Nancy Ludmerer | Author
*Nancy's Availability for Talks, Readings, and Presentations*
Nancy has presented her work at libraries, synagogues, art galleries, and other venues and to high school students in the US and UK. Here are some of the themes she has explored and can present to your group:
"The Art of Flash in Short Fiction and Novella." Nancy's prize-winning flash stories, including some as short as 100 words and others up to 1000 words, have been published in journals for over 25 years, translated into Spanish, read aloud on public radio, and reprinted in Best Small Fictions 2016 and 2022. In October 2022, her debut collection Collateral Damage: 48 Stories won Snake Nation Press' annual fiction prize and was published by SNP, going on to receive terrific reviews in Hadassah Magazine and elsewhere. Her novella Sarra Copia: A Locked-in Life (WTAW Press 2023), was a finalist for an esteemed prize as well, and has won accolades from Hadassah Magazine and on Aish and other websites. For this event, she would first speak about writing flash, what drew her to the form and some techniques for writing great flash, including stories from Collateral Damage as well as flash stories by Hemingway and Kafka. Nancy would then show how she used flash techniques in writing Sarra Copia: A Locked-in Life (considered by some to be novella-in-flash), using excerpts from that book.

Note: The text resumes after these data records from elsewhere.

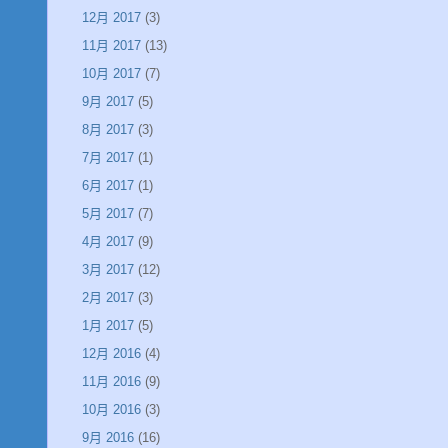
12月 2017
(3)
11月 2017
(13)
10月 2017
(7)
9月 2017
(5)
8月 2017
(3)
7月 2017
(1)
6月 2017
(1)
5月 2017
(7)
4月 2017
(9)
3月 2017
(12)
2月 2017
(3)
1月 2017
(5)
12月 2016
(4)
11月 2016
(9)
10月 2016
(3)
9月 2016
(16)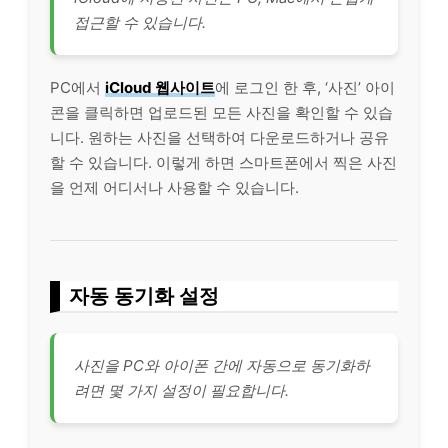
접근할 수 있습니다.
PC에서
iCloud 웹사이트
에 로그인 한 후, ‘사진’ 아이
콘을 클릭하면 업로드된 모든 사진을 확인할 수 있습
니다. 원하는 사진을 선택하여 다운로드하거나 공유
할 수 있습니다. 이렇게 하면 스마트폰에서 찍은 사진
을 언제 어디서나 사용할 수 있습니다.
자동 동기화 설정
사진을 PC와 아이폰 간에 자동으로 동기화하
려면 몇 가지 설정이 필요합니다.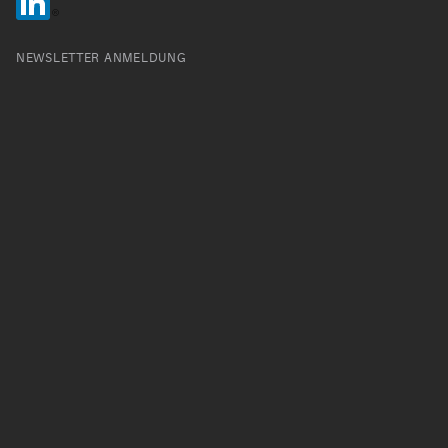
NEWSLETTER ANMELDUNG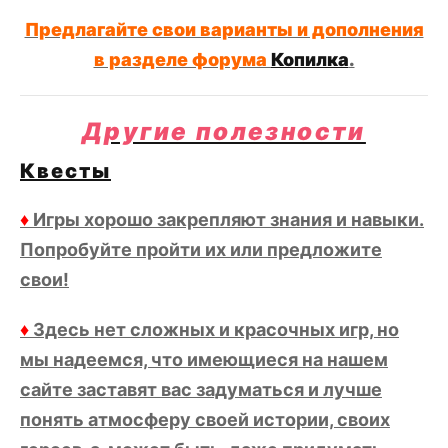
Предлагайте свои варианты и дополнения
в разделе форума
Копилка
.
Другие полезности
Квесты
♦
Игры хорошо закрепляют знания и навыки.
Попробуйте пройти их или предложите
свои!
♦
Здесь нет сложных и красочных игр, но
мы надеемся, что имеющиеся на нашем
сайте заставят вас задуматься и лучше
понять атмосферу своей истории, своих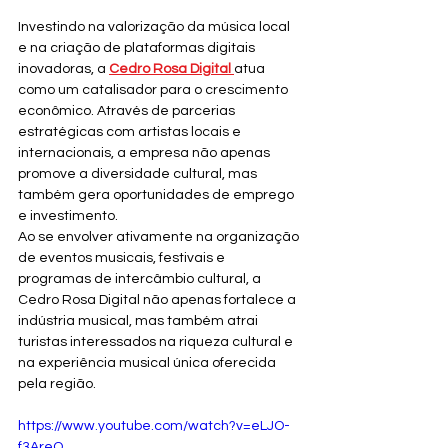
Investindo na valorização da música local 
e na criação de plataformas digitais 
inovadoras, a 
Cedro Rosa Digital 
atua 
como um catalisador para o crescimento 
econômico. Através de parcerias 
estratégicas com artistas locais e 
internacionais, a empresa não apenas 
promove a diversidade cultural, mas 
também gera oportunidades de emprego 
e investimento.
Ao se envolver ativamente na organização 
de eventos musicais, festivais e 
programas de intercâmbio cultural, a 
Cedro Rosa Digital não apenas fortalece a 
indústria musical, mas também atrai 
turistas interessados na riqueza cultural e 
na experiência musical única oferecida 
pela região.
https://www.youtube.com/watch?v=eLJO-
f3AreQ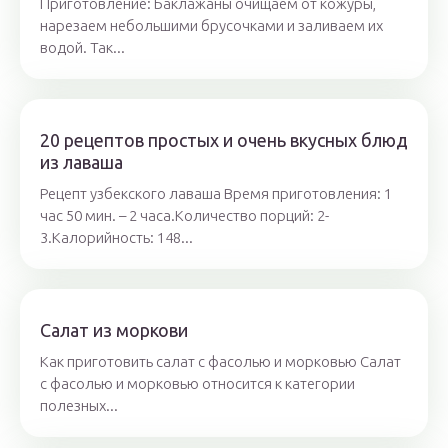
Приготовление: Баклажаны очищаем от кожуры,
нарезаем небольшими брусочками и заливаем их
водой. Так...
20 рецептов простых и очень вкусных блюд
из лаваша
Рецепт узбекского лаваша Время приготовления: 1
час 50 мин. – 2 часа.Количество порций: 2-
3.Калорийность: 148...
Салат из моркови
Как приготовить салат с фасолью и морковью Салат
с фасолью и морковью относится к категории
полезных...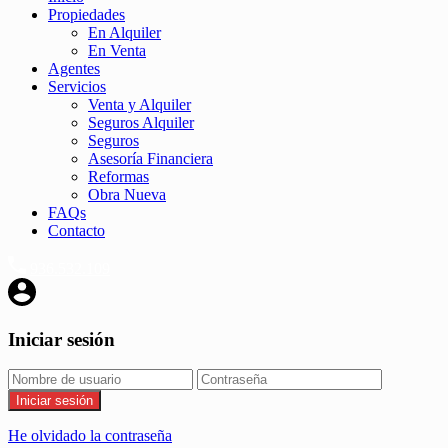
Propiedades
En Alquiler
En Venta
Agentes
Servicios
Venta y Alquiler
Seguros Alquiler
Seguros
Asesoría Financiera
Reformas
Obra Nueva
FAQs
Contacto
936.532.109
Iniciar sesión
Iniciar sesión
He olvidado la contraseña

Nancy has also taught and can present on the subject of "Writing Historical Fiction Based on a Limited Historical Record: Challenges and Opportunities." For this presentation, she would discuss the research behind her writing of Sarra Copia: A Locked-in Life, including how she used Sarra's father's will, letters written to Sarra by a Catholic poet, and Sarra's own poetry and prose in writing her novella. She will also discuss her research into late 16th-century and early 17th-century Venice generally. For this session, she could also compare her research for Sarra Copia to the research for another piece of historical fiction, her short story "The Loneliness Cure," about a young woman who became a Hasidic rebbe in early 18th century Ukraine (awarded Orison Books' Best Spiritual Literature prize for fiction and published in Orison's Best Spiritual Literature Vol. 7 2022).

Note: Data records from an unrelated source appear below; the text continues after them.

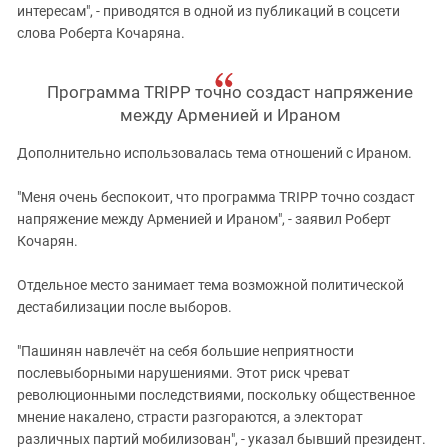
интересам", - приводятся в одной из публикаций в соцсети
слова Роберта Кочаряна.
Программа TRIPP точно создаст напряжение
между Арменией и Ираном
Дополнительно использовалась тема отношений с Ираном.
"Меня очень беспокоит, что программа TRIPP точно создаст
напряжение между Арменией и Ираном", - заявил Роберт
Кочарян.
Отдельное место занимает тема возможной политической
дестабилизации после выборов.
"Пашинян навлечёт на себя большие неприятности
послевыборными нарушениями. Этот риск чреват
революционными последствиями, поскольку общественное
мнение накалено, страсти разгораются, а электорат
различных партий мобилизован", - указал бывший президент.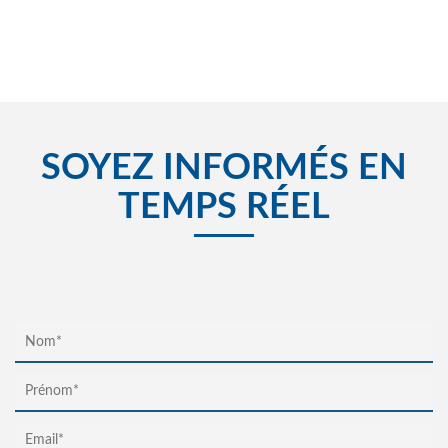
SOYEZ INFORMÉS EN
TEMPS RÉEL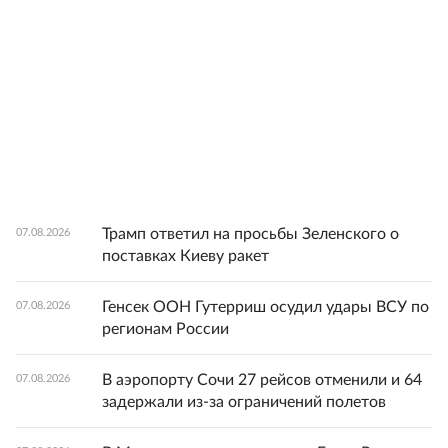
Трамп ответил на просьбы Зеленского о
07.08.2026
поставках Киеву ракет
Генсек ООН Гутерриш осудил удары ВСУ по
07.08.2026
регионам России
В аэропорту Сочи 27 рейсов отменили и 64
07.08.2026
задержали из-за ограничений полетов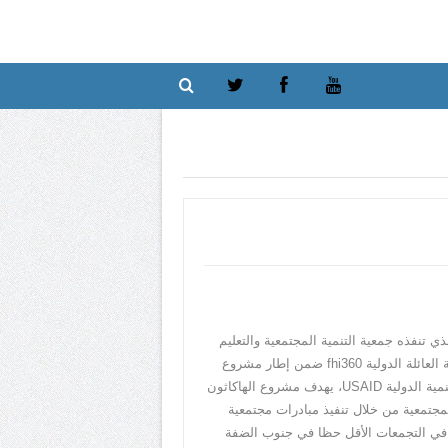
نفذه جمعية التنمية المجتمعية والتعليم
المستمر بالشراكة مع خدمات الاغاثة الكاثوليكية CRS ومؤسسة صحة العائلة الدولية fhi360 ضمن إطار مشروع
المشاركة المدنية والمجتمعية CPCE بتمويل من الوكالة الأمريكية للتنمية الدولية USAID، يهدف مشروع الهاكاثون
مجتمعية من خلال تنفيذ مبادرات مجتمعية
 في التجمعات الأقل حظا في جنوب الضفة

Nancy can also teach on the subject of "Jewish Fathers and Daughters in Literature." In this session, Nancy would contrast the relationship of Sarra Copia and her father with that of Jessica and Shylock in The Merchant of Venice, and discuss the father/daughter relationships in other Jewish literary and historical contexts, particularly the father's role in educating his daughter or daughters when there are no sons. This is a theme in Nancy's story "The Loneliness Cure" as well as in Sarra Copia: A Locked-in Life and was a factor in the education of Jewish women from medieval times to the present, another topic about which Nancy has taught.